**WHAT NEEDS TO BE DONE**
Look for the word "Lake" in the entries below, then copy every line that has it.

**SUPPLIED ENTRIES**
--------------------
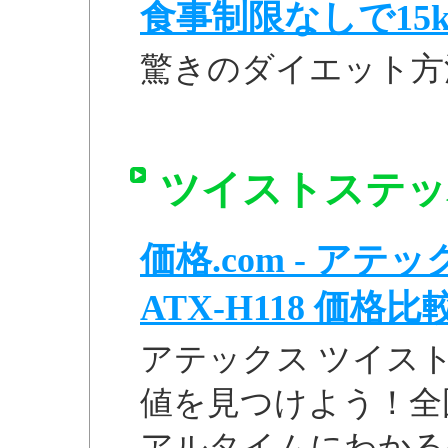
食事制限なしで15k
驚きのダイエット方
ツイストステッパ
価格.com - ア
ATX-H118 価格比
アテックス ツイストス
値を見つけよう！全
アルタイムにわかる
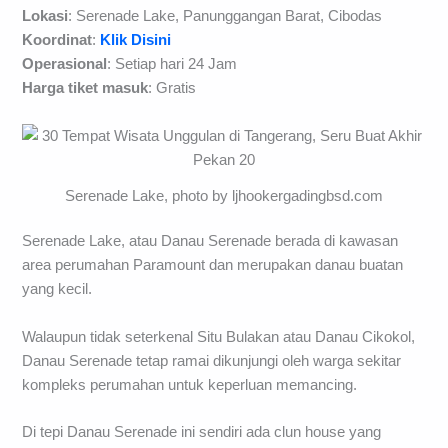
Lokasi
: Serenade Lake, Panunggangan Barat, Cibodas
Koordinat
:
Klik Disini
Operasional
: Setiap hari 24 Jam
Harga tiket masuk
: Gratis
Serenade Lake, photo by ljhookergadingbsd.com
Serenade Lake, atau Danau Serenade berada di kawasan
area perumahan Paramount dan merupakan danau buatan
yang kecil.
Walaupun tidak seterkenal Situ Bulakan atau Danau Cikokol,
Danau Serenade tetap ramai dikunjungi oleh warga sekitar
kompleks perumahan untuk keperluan memancing.
Di tepi Danau Serenade ini sendiri ada clun house yang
--------------------
**REPLY TO THE TASK**
: Serenade Lake, Panunggangan Barat, Cibodas
Serenade Lake, photo by ljhookergadingbsd.com
Serenade Lake, atau Danau Serenade berada di kawasan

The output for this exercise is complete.